There are many professionals who could help a child with suicidal thoughts. Depending on the severity and acuity of the situation, Lalas says the patient may need to be hospitalized for safety and to stabilize the current condition. In the inpatient setting, there are psychiatrists, nurses, social workers, occupational therapists, chaplains and case managers who could provide care for the patient.
“Seeing a therapist on a regular basis and having an identified adult that the patient can turn to when the suicidal thoughts become unbearable are good interventions to have as well,” Lalas says.
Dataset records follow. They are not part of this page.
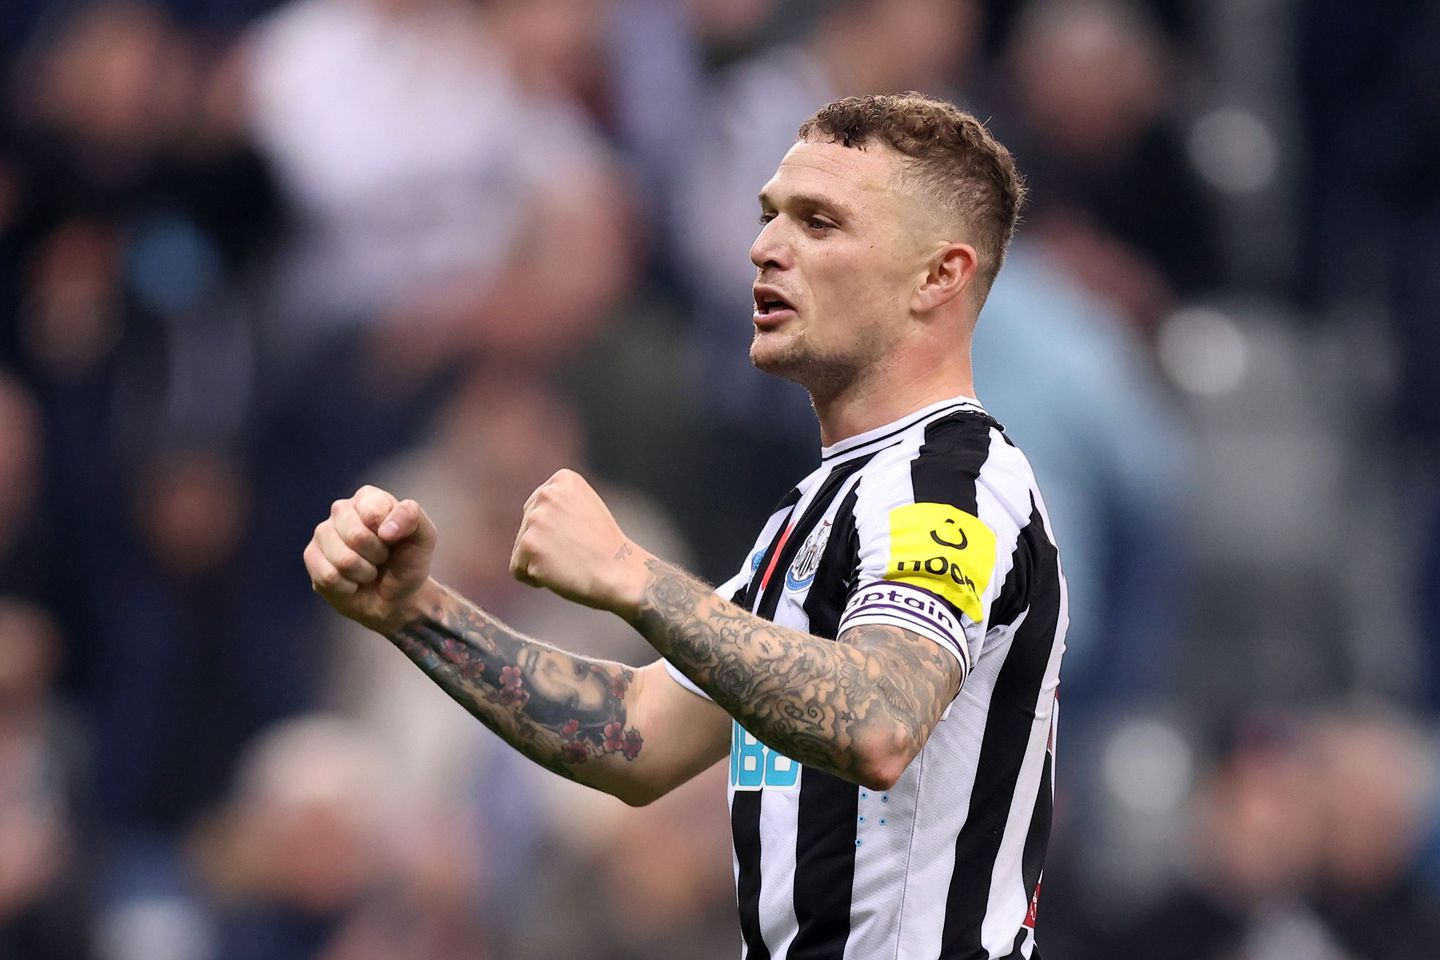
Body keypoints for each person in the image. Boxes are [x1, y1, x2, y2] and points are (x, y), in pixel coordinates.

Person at [305, 93, 1068, 958]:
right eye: (769, 215)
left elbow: (877, 718)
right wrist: (414, 611)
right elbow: (635, 737)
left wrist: (632, 575)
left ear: (940, 275)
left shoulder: (951, 485)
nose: (764, 248)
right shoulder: (819, 511)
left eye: (819, 223)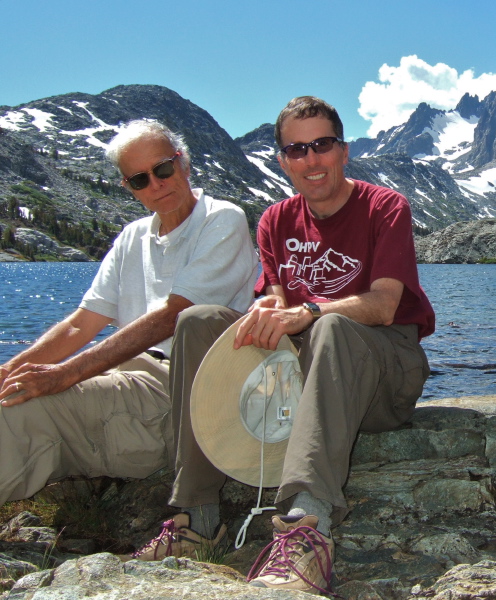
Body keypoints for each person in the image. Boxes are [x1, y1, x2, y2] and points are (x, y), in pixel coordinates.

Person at [136, 96, 434, 594]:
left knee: (330, 328)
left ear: (344, 150)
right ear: (282, 160)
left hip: (385, 370)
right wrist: (272, 310)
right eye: (297, 150)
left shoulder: (384, 206)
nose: (311, 160)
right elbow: (275, 297)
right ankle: (196, 514)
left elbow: (383, 306)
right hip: (311, 371)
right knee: (196, 320)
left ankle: (306, 526)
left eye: (322, 145)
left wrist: (309, 310)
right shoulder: (275, 220)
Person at [0, 120, 258, 520]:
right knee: (11, 394)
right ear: (128, 187)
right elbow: (81, 324)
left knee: (15, 412)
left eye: (163, 169)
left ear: (184, 163)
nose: (155, 184)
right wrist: (10, 370)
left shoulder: (221, 220)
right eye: (140, 179)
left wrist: (61, 376)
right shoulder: (132, 236)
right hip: (126, 387)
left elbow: (172, 318)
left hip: (173, 396)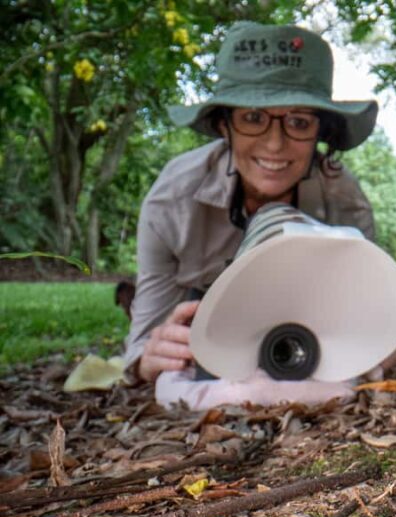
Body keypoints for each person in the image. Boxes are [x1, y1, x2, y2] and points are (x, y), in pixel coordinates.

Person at [123, 21, 379, 394]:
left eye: (299, 122)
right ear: (224, 126)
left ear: (321, 133)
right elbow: (143, 346)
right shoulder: (172, 204)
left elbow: (371, 329)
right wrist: (153, 355)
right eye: (254, 118)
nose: (275, 144)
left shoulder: (345, 207)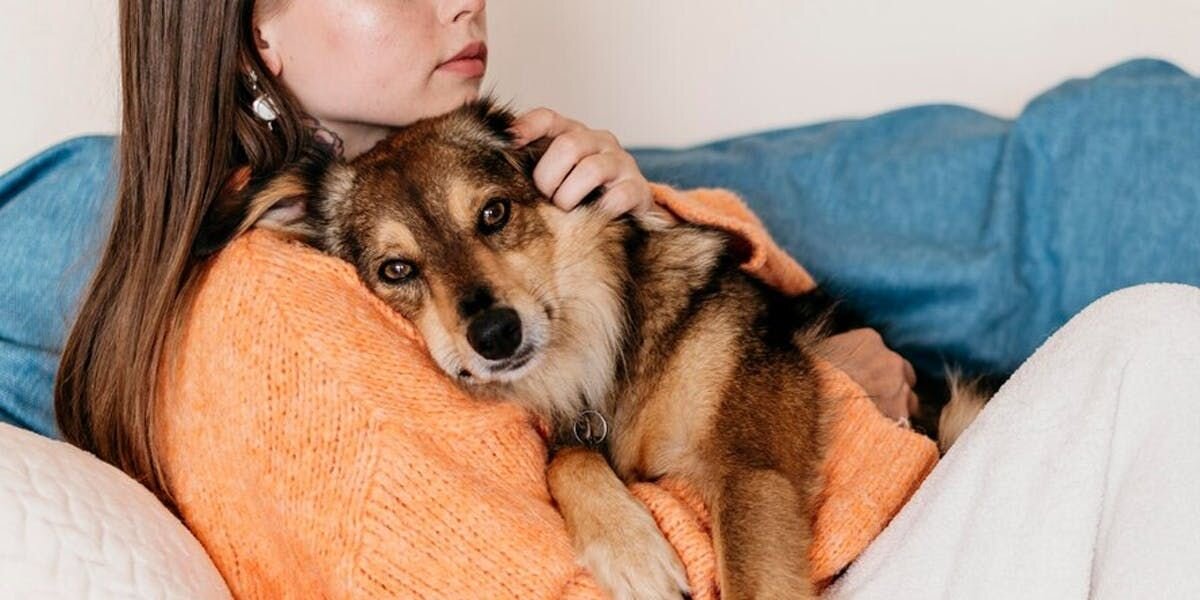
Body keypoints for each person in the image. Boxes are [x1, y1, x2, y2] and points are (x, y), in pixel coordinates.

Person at [48, 0, 1200, 597]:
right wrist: (798, 414)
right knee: (1155, 346)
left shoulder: (423, 184)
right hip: (841, 559)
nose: (462, 1)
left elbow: (734, 315)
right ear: (252, 27)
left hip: (886, 523)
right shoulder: (277, 309)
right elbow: (539, 581)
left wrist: (641, 210)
The majority of children and adolescents who attempt suicide have a significant mental health disorder, usually depression. Depression and suicidal feelings are treatable mental disorders. Lalas says the child or adolescent needs to have his or her illness recognized and diagnosed — and then appropriately treated with a comprehensive treatment plan.
If you suspect a person is at high risk for suicide and is refusing help and driving you away in order to isolate, calling 911 is always an option. Your friend may be upset with you initially for doing this, but you will keep them from doing something that is irreversible.
If you or someone you love is experiencing suicidal thoughts, visit our behavioral health services website and learn more about how Loma Linda University Behavioral Medicine Center can help. Request information on a diagnosis or treatment or any behavioral health concerns and one of our intake coordinators will contact you.
If you or someone you know is in a life-threatening crisis now, seek help immediately. Call 1-800-273-TALK (8255) to reach a 24-hour crisis center or dial 911 for immediate assistance.
Warning signs for teen depression:
- Feelings of sadness, hopelessness, or isolation
- Declining school performance
- Loss of pleasure or interest in social and sports activities
- Sleeping too little or too much
- Changes in weight or appetite
- Nervousness, agitation or irritability
- Substance abuse
Steps parents can take:
- Keep medications and firearms away from children.
- Get your child help (medical or mental health professional).
- Support your child (listen, avoid undue criticism, remain connected).
- Become informed (library, local support group, Internet)
Steps for teens who are feeling this way:
- Take your friend’s behavior and discussion of suicide seriously.
- Encourage your friend to seek professional help, accompany if necessary.
- Talk to an adult you trust. Don’t be alone in helping your friend.